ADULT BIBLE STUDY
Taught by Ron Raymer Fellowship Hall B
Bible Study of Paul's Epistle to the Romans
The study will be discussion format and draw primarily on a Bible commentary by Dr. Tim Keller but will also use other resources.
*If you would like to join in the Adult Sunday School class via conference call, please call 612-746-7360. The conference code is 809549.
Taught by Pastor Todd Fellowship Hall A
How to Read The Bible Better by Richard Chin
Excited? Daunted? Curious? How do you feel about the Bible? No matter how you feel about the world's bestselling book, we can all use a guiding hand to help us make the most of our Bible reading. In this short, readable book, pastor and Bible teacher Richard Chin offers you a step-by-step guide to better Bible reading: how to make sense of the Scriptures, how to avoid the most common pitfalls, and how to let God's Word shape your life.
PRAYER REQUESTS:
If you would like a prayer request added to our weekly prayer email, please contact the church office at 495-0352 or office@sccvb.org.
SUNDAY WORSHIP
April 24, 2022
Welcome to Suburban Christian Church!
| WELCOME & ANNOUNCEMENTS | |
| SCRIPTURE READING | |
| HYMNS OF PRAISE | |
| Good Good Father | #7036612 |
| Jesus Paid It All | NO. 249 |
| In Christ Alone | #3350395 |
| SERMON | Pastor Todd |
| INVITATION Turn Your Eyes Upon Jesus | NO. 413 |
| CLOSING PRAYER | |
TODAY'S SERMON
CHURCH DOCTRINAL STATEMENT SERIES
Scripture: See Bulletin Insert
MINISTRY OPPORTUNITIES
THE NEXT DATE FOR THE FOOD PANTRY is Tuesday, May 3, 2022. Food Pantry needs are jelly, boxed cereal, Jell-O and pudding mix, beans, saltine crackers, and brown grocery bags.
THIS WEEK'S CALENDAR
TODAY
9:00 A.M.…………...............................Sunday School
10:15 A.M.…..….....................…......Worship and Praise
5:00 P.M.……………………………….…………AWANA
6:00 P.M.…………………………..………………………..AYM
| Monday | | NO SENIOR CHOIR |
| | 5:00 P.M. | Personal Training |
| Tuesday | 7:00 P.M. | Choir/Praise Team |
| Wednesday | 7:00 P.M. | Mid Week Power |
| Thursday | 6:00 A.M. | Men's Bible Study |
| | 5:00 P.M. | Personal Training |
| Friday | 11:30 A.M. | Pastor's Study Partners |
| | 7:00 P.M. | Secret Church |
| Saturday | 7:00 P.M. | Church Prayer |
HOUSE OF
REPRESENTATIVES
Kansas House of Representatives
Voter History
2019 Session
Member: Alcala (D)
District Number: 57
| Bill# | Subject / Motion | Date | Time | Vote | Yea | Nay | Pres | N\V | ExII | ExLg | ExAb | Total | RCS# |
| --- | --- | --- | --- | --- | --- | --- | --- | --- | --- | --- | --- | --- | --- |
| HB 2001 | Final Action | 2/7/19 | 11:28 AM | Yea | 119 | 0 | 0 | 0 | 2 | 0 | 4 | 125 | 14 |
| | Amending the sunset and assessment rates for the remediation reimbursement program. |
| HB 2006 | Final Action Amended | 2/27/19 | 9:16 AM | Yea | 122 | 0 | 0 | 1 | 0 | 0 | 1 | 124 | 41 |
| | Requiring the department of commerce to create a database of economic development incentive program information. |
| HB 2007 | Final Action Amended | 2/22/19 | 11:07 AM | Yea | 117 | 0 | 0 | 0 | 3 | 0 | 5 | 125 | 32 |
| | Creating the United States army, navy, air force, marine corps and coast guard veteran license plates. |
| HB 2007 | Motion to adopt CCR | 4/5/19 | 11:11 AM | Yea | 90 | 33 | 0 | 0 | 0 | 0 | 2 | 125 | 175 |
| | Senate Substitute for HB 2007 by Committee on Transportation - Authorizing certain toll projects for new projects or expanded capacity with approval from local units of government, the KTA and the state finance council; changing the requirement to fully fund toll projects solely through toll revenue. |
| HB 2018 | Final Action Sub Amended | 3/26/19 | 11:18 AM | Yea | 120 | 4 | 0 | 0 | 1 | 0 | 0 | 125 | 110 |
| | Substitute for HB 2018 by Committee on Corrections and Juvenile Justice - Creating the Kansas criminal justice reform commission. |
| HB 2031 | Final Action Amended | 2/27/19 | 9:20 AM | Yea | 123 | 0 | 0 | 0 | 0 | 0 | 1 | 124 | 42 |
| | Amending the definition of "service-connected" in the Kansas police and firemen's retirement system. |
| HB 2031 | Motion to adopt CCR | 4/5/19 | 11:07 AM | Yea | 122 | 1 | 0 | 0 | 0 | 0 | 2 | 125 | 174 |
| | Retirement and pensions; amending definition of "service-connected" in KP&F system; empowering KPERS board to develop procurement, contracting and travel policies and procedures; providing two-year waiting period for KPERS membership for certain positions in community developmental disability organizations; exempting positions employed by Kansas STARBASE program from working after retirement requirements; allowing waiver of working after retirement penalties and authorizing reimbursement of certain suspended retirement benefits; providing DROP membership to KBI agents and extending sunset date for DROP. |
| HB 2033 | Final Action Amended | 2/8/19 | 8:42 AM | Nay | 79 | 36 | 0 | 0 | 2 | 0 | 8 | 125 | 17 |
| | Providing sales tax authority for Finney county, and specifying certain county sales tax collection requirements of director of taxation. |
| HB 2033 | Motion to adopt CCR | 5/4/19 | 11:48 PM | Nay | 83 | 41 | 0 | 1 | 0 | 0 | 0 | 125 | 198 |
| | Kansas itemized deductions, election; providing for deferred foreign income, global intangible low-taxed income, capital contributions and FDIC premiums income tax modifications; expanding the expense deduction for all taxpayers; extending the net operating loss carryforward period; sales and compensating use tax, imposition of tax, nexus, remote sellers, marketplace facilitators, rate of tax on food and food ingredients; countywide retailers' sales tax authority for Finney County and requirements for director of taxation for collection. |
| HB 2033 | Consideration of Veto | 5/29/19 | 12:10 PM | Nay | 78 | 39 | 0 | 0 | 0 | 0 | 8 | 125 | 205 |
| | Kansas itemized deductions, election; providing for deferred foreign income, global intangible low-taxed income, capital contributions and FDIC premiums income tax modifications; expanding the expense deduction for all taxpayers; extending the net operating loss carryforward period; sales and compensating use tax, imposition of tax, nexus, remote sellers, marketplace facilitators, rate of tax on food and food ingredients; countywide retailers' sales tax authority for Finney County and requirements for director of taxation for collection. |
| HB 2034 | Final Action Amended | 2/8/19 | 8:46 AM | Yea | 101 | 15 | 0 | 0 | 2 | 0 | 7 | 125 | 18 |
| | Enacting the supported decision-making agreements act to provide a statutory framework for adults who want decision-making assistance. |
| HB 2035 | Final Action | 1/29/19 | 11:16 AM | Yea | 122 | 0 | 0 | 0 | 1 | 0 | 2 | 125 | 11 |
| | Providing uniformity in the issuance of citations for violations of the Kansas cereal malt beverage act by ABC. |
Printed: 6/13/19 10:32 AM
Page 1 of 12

### PROMPT
From the first line through the last, give the data above again exactly.

### OUTPUT FOR THIS EXERCISE
ADULT BIBLE STUDY
Taught by Ron Raymer Fellowship Hall B
Bible Study of Paul's Epistle to the Romans
The study will be discussion format and draw primarily on a Bible commentary by Dr. Tim Keller but will also use other resources.
*If you would like to join in the Adult Sunday School class via conference call, please call 612-746-7360. The conference code is 809549.
Taught by Pastor Todd Fellowship Hall A
How to Read The Bible Better by Richard Chin
Excited? Daunted? Curious? How do you feel about the Bible? No matter how you feel about the world's bestselling book, we can all use a guiding hand to help us make the most of our Bible reading. In this short, readable book, pastor and Bible teacher Richard Chin offers you a step-by-step guide to better Bible reading: how to make sense of the Scriptures, how to avoid the most common pitfalls, and how to let God's Word shape your life.
PRAYER REQUESTS:
If you would like a prayer request added to our weekly prayer email, please contact the church office at 495-0352 or office@sccvb.org.
SUNDAY WORSHIP
April 24, 2022
Welcome to Suburban Christian Church!
| WELCOME & ANNOUNCEMENTS | |
| SCRIPTURE READING | |
| HYMNS OF PRAISE | |
| Good Good Father | #7036612 |
| Jesus Paid It All | NO. 249 |
| In Christ Alone | #3350395 |
| SERMON | Pastor Todd |
| INVITATION Turn Your Eyes Upon Jesus | NO. 413 |
| CLOSING PRAYER | |
TODAY'S SERMON
CHURCH DOCTRINAL STATEMENT SERIES
Scripture: See Bulletin Insert
MINISTRY OPPORTUNITIES
THE NEXT DATE FOR THE FOOD PANTRY is Tuesday, May 3, 2022. Food Pantry needs are jelly, boxed cereal, Jell-O and pudding mix, beans, saltine crackers, and brown grocery bags.
THIS WEEK'S CALENDAR
TODAY
9:00 A.M.…………...............................Sunday School
10:15 A.M.…..….....................…......Worship and Praise
5:00 P.M.……………………………….…………AWANA
6:00 P.M.…………………………..………………………..AYM
| Monday | | NO SENIOR CHOIR |
| | 5:00 P.M. | Personal Training |
| Tuesday | 7:00 P.M. | Choir/Praise Team |
| Wednesday | 7:00 P.M. | Mid Week Power |
| Thursday | 6:00 A.M. | Men's Bible Study |
| | 5:00 P.M. | Personal Training |
| Friday | 11:30 A.M. | Pastor's Study Partners |
| | 7:00 P.M. | Secret Church |
| Saturday | 7:00 P.M. | Church Prayer |
HOUSE OF
REPRESENTATIVES
Kansas House of Representatives
Voter History
2019 Session
Member: Alcala (D)
District Number: 57
| Bill# | Subject / Motion | Date | Time | Vote | Yea | Nay | Pres | N\V | ExII | ExLg | ExAb | Total | RCS# |
| --- | --- | --- | --- | --- | --- | --- | --- | --- | --- | --- | --- | --- | --- |
| HB 2001 | Final Action | 2/7/19 | 11:28 AM | Yea | 119 | 0 | 0 | 0 | 2 | 0 | 4 | 125 | 14 |
| | Amending the sunset and assessment rates for the remediation reimbursement program. |
| HB 2006 | Final Action Amended | 2/27/19 | 9:16 AM | Yea | 122 | 0 | 0 | 1 | 0 | 0 | 1 | 124 | 41 |
| | Requiring the department of commerce to create a database of economic development incentive program information. |
| HB 2007 | Final Action Amended | 2/22/19 | 11:07 AM | Yea | 117 | 0 | 0 | 0 | 3 | 0 | 5 | 125 | 32 |
| | Creating the United States army, navy, air force, marine corps and coast guard veteran license plates. |
| HB 2007 | Motion to adopt CCR | 4/5/19 | 11:11 AM | Yea | 90 | 33 | 0 | 0 | 0 | 0 | 2 | 125 | 175 |
| | Senate Substitute for HB 2007 by Committee on Transportation - Authorizing certain toll projects for new projects or expanded capacity with approval from local units of government, the KTA and the state finance council; changing the requirement to fully fund toll projects solely through toll revenue. |
| HB 2018 | Final Action Sub Amended | 3/26/19 | 11:18 AM | Yea | 120 | 4 | 0 | 0 | 1 | 0 | 0 | 125 | 110 |
| | Substitute for HB 2018 by Committee on Corrections and Juvenile Justice - Creating the Kansas criminal justice reform commission. |
| HB 2031 | Final Action Amended | 2/27/19 | 9:20 AM | Yea | 123 | 0 | 0 | 0 | 0 | 0 | 1 | 124 | 42 |
| | Amending the definition of "service-connected" in the Kansas police and firemen's retirement system. |
| HB 2031 | Motion to adopt CCR | 4/5/19 | 11:07 AM | Yea | 122 | 1 | 0 | 0 | 0 | 0 | 2 | 125 | 174 |
| | Retirement and pensions; amending definition of "service-connected" in KP&F system; empowering KPERS board to develop procurement, contracting and travel policies and procedures; providing two-year waiting period for KPERS membership for certain positions in community developmental disability organizations; exempting positions employed by Kansas STARBASE program from working after retirement requirements; allowing waiver of working after retirement penalties and authorizing reimbursement of certain suspended retirement benefits; providing DROP membership to KBI agents and extending sunset date for DROP. |
| HB 2033 | Final Action Amended | 2/8/19 | 8:42 AM | Nay | 79 | 36 | 0 | 0 | 2 | 0 | 8 | 125 | 17 |
| | Providing sales tax authority for Finney county, and specifying certain county sales tax collection requirements of director of taxation. |
| HB 2033 | Motion to adopt CCR | 5/4/19 | 11:48 PM | Nay | 83 | 41 | 0 | 1 | 0 | 0 | 0 | 125 | 198 |
| | Kansas itemized deductions, election; providing for deferred foreign income, global intangible low-taxed income, capital contributions and FDIC premiums income tax modifications; expanding the expense deduction for all taxpayers; extending the net operating loss carryforward period; sales and compensating use tax, imposition of tax, nexus, remote sellers, marketplace facilitators, rate of tax on food and food ingredients; countywide retailers' sales tax authority for Finney County and requirements for director of taxation for collection. |
| HB 2033 | Consideration of Veto | 5/29/19 | 12:10 PM | Nay | 78 | 39 | 0 | 0 | 0 | 0 | 8 | 125 | 205 |
| | Kansas itemized deductions, election; providing for deferred foreign income, global intangible low-taxed income, capital contributions and FDIC premiums income tax modifications; expanding the expense deduction for all taxpayers; extending the net operating loss carryforward period; sales and compensating use tax, imposition of tax, nexus, remote sellers, marketplace facilitators, rate of tax on food and food ingredients; countywide retailers' sales tax authority for Finney County and requirements for director of taxation for collection. |
| HB 2034 | Final Action Amended | 2/8/19 | 8:46 AM | Yea | 101 | 15 | 0 | 0 | 2 | 0 | 7 | 125 | 18 |
| | Enacting the supported decision-making agreements act to provide a statutory framework for adults who want decision-making assistance. |
| HB 2035 | Final Action | 1/29/19 | 11:16 AM | Yea | 122 | 0 | 0 | 0 | 1 | 0 | 2 | 125 | 11 |
| | Providing uniformity in the issuance of citations for violations of the Kansas cereal malt beverage act by ABC. |
Printed: 6/13/19 10:32 AM
Page 1 of 12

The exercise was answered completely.